01 August 2012

Vancouver Part 2

You might have noticed from the title that this is my second blog on Vancouver. I strongly recommend reading the previous entry first ... Trust me, it's the right thing to do!

This is the Museum of Anthropology on the University of British Columbia campus. We had quite an enjoyable morning here where we learned a whole lot about the Haida and other aboriginal people of the Northwest. The museum building itself is quite an experience - designed by a famous Vancouver architect called Arthur Erickson - to optimally display the museum's collection of totem poles and other incredible carvings.
Inside the museum there are about 30 totem poles. I have to say in Vancouver you see Totem poles all over the city.

Among other carvings and sculptures displayed in the Great Hall, is a canoe carved out of a single cedar tree trunk. It looked impressive.

Just outside the museum is a model Haida "village" with Haida buildings, longhouses, and more totem poles.

This modern sculpture is the museum's showpiece. It's called The Raven and the First Men and is displayed in a separate rotunda. The artist, Bill Reid, drew his inspiration from a Haida legend about the appearance of the first people on earth. The raven is coaxing the humans out of the clamshell.
This is Wreck Beach. After the museum we walked around campus in search of a pretty place to have our lunch (cherries and blueberries, of course). We saw a trailhead by a forest and got on it. Next thing we knew we were descending an endless flight of stairs. Four hundred steps later we found ourselves on an isolated clothing optional beach. A heron perched on a rock in the water stood guard while we munched our fruit. Notice the huge logs on the beach. Every beach has them. We gazed out across the peaceful bay. It felt like a whole world away from the city.

In the afternoon we returned to the downtown area and explored Chinatown. I was amazed at how shabby it was. The stores looked dull and uninviting. Not a place for lingering. The Dr. Sun Yat Sen park and garden brightened up the area, though.
I noticed a significant Asian population in Vancouver. People of many different cultures call this city home, giving it a truly cosmopolitan feel.

I saw this poem on a bus. Vancouver is special in so many ways. It was so easy to get around the city, with frequent buses, helpful drivers, and every so often, a poem to keep you going!

Two striking things about Vancouver come to mind. The people were extraordinarily friendly and goodnatured. They struck up conversations easily and were always offering to help. The other striking feature was how clean the city was. No graffiti, hardly any trash on the streets, strong recycling programs, and an acute awareness of environmental issues. Which just reminded me of a third striking feature: cycling. The downtown area had a well planned network of dedicated bicycle lanes away from car traffic. Many of the locals got around by bike.

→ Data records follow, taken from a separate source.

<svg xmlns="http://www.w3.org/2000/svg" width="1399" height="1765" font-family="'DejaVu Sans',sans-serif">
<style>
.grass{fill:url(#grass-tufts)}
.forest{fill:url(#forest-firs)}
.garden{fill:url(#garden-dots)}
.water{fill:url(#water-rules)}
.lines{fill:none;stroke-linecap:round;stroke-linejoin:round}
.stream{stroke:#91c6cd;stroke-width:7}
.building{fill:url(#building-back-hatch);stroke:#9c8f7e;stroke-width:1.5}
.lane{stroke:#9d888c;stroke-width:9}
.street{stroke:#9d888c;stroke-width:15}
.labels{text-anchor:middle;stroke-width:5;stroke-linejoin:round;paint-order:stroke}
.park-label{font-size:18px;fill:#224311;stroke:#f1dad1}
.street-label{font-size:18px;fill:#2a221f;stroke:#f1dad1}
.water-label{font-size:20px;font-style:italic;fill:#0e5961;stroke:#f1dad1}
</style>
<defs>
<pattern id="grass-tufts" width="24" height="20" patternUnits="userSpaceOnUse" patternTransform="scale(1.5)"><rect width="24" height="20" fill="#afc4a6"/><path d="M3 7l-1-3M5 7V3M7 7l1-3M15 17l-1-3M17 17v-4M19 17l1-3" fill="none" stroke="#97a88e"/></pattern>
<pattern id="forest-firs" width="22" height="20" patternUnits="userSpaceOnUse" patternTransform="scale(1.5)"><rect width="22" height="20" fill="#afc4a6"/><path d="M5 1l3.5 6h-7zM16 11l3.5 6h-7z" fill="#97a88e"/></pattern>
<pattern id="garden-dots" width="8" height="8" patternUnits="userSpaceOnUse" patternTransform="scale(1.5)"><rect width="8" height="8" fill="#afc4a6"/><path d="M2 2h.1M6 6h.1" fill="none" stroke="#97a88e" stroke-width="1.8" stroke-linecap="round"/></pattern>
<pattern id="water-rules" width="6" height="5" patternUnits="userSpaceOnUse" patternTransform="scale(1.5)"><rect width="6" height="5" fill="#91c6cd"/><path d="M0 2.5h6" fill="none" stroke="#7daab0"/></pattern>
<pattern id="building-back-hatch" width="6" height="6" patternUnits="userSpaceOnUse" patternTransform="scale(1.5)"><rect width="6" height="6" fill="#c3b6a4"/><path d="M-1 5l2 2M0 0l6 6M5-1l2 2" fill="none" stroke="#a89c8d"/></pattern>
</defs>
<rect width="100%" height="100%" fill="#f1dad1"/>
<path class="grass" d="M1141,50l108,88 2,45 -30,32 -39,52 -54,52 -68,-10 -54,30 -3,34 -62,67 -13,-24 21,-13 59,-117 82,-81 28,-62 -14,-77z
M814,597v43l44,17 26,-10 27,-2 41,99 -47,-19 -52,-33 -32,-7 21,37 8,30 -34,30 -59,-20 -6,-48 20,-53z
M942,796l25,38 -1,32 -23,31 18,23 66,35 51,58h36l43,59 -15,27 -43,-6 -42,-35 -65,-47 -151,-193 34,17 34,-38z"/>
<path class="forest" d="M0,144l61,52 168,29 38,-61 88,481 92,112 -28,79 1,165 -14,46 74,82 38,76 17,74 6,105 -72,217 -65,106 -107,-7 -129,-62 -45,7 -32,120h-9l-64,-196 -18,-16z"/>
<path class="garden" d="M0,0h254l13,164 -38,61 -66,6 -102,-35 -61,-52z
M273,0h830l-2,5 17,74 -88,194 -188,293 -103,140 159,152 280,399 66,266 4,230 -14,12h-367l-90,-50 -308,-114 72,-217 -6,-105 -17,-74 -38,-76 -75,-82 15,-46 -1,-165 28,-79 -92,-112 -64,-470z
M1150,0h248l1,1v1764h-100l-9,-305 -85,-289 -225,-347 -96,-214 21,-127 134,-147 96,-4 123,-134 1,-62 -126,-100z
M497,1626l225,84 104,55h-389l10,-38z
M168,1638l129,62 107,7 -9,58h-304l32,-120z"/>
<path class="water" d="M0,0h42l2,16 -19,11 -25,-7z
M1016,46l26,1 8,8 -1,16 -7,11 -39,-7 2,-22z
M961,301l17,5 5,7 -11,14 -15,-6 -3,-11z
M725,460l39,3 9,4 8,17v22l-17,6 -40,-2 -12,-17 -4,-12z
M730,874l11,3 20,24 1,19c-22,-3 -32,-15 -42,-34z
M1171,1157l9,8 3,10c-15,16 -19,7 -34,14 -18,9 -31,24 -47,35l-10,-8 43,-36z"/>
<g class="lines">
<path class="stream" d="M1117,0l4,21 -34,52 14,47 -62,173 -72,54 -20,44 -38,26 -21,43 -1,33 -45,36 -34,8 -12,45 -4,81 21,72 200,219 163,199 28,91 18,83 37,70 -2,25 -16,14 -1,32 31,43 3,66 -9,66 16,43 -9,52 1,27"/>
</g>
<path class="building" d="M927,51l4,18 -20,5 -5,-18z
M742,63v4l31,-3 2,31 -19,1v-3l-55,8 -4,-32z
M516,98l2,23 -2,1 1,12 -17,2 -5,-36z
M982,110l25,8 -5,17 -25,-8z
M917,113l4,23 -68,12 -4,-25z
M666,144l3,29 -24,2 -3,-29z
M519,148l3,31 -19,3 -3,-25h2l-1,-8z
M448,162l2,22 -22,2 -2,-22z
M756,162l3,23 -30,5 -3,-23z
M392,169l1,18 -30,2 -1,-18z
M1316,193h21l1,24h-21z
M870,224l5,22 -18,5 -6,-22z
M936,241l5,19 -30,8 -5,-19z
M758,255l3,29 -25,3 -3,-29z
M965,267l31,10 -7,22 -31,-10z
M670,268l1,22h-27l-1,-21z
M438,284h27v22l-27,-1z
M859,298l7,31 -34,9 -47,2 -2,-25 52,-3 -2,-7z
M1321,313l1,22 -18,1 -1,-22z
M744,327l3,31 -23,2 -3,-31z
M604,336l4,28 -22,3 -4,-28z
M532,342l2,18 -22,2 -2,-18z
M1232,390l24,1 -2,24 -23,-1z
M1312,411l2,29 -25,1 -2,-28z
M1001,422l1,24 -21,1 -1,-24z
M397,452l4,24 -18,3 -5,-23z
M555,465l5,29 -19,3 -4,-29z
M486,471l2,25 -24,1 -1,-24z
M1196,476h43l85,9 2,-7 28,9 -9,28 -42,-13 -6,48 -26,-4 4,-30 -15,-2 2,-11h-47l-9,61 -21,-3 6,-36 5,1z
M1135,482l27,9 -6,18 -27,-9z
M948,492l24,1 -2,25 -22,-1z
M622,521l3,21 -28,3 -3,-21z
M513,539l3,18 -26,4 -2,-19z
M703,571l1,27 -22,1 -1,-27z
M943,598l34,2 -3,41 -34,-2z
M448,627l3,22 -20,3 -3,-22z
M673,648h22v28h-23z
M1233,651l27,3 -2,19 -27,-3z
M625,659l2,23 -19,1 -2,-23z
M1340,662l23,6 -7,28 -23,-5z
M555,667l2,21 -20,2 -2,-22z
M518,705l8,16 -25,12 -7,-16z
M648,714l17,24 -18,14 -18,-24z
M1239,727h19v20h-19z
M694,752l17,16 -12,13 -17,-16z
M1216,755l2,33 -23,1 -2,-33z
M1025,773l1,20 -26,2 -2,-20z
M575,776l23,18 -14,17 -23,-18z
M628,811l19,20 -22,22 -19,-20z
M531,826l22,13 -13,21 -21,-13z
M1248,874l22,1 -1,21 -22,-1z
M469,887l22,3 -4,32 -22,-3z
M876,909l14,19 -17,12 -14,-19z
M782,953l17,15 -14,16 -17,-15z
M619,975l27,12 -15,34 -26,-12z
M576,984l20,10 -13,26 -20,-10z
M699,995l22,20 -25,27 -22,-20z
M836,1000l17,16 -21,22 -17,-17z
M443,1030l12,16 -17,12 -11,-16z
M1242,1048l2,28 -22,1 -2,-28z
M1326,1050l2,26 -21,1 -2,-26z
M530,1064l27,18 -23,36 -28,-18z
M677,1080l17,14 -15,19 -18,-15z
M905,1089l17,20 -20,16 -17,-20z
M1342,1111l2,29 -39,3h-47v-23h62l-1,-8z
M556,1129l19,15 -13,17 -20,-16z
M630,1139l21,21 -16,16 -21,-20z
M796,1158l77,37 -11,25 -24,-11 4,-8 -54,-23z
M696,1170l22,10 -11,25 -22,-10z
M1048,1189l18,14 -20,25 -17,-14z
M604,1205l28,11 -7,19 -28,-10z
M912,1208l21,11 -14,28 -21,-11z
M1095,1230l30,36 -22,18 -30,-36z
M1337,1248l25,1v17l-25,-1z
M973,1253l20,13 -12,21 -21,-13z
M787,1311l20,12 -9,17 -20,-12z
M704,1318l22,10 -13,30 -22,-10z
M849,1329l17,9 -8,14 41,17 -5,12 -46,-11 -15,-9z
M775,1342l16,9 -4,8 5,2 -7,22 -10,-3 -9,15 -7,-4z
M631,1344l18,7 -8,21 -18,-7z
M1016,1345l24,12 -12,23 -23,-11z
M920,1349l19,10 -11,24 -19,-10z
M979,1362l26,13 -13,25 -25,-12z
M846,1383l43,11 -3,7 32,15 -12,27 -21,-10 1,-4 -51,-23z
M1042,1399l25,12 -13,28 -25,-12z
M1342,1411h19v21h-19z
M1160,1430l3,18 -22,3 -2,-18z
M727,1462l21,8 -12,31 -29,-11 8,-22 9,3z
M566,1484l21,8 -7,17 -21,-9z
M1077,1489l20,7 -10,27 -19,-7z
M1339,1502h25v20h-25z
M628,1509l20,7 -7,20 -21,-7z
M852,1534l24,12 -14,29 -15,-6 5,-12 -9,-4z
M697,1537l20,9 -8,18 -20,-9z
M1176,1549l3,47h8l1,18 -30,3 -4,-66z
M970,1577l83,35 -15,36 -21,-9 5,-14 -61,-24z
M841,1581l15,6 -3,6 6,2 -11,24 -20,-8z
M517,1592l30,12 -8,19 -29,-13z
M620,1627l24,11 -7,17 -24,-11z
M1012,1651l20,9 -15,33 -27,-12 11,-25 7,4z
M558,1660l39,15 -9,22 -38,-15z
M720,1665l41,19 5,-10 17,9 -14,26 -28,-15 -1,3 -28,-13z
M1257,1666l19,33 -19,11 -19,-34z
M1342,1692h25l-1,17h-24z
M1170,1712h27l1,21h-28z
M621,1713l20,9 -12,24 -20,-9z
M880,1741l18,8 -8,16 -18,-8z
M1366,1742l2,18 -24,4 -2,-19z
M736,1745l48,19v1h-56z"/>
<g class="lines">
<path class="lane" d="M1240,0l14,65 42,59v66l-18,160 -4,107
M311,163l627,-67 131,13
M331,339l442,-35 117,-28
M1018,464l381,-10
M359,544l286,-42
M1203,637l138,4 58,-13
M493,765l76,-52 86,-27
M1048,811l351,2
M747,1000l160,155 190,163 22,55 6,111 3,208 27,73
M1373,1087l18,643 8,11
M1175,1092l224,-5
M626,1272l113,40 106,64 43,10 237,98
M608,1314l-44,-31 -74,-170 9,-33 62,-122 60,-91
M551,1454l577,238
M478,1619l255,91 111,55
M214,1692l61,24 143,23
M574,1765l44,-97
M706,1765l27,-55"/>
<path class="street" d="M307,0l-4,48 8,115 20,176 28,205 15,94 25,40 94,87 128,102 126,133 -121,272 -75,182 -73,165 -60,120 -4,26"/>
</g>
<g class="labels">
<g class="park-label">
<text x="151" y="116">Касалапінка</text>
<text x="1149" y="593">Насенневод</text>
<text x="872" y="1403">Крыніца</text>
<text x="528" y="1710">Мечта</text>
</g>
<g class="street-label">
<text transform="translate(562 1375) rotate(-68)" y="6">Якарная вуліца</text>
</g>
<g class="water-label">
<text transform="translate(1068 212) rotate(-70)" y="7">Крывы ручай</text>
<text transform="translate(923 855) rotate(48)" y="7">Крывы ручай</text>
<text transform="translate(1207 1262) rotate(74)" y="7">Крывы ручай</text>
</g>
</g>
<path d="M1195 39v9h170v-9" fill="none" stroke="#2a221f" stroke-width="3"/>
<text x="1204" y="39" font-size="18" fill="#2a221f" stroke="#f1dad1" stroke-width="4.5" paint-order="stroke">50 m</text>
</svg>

On our last evening in Vancouver we had another memorable dinner.   Luck was on our side. We managed to get a table at the Pacific Institute of Culinary Arts on Granville Island. It was a Friday evening when they do a special buffet. Our three course meal was satisfying in every way. For the first course we had a selection of summer vegetables, each prepared in a uniquely inventive way. The main course was tofu in a light sauce with roast potato and steamed carrots. Two wine flights featuring superb British Columbia reds and rosés accompanied this fine meal. The dessert course was a whole experience unto itself. I could write an entire chapter on it - but I won't - lest I embarrass the person not writing this blog! Suffice it to say the dessert table heaved from the weight of around 15 utterly amazing desserts. Luckily they were all smallish - so multiple visits to the table weren't completely outrageous. In addition to the usual tarts, mousses, and cakes, there were several truffles and other chocolates. I enjoyed the crepe with flambéed peach, chantilly, and cream.

On our last morning we went to the Vancouver Art Gallery, another gorgeous building. I had both good luck and bad luck on this visit. There was a special Matisse exhibition on and I just relished the works on display. These were from the private collection of the Cone sisters who had donated these works to the Boston Museum. Matisse is one of my favorite artists and I was overjoyed to see so many of his paintings (all from the 1920's). Thinking I was getting my money's worth ($20 admission fee) I eagerly went up the escalators to take in the works of BC's most famous artist, Emily Carr. Imagine my disappointment when I saw only four of her works on display! I was gobsmacked. It practically wiped out my excitement from the Matisse exhibition. C'est la vie!

Our flight back home was late in the day so we decided to have an indulgent lunch. VIJ's is open only for dinner, but they have a casual cafe next door (Rangoli) which is open for lunch, dinner, and take out. We sat out on the terrace of Rangoli and enjoyed one last gourmet meal in this city. I can safely say that the spinach paneer dish I had was thé best I'd ever eaten.

Actually, that's the fourth striking feature about this city. The food scene. It's obvious all over the city that fine dining is a high priority.

And as we zipped up our bags and headed for the Canada line, we knew we'd be talking about our gourmet food experiences for a long time.

Au revoir, Vancouver.

Oh yes, a fifth striking feature. The prevalence of French.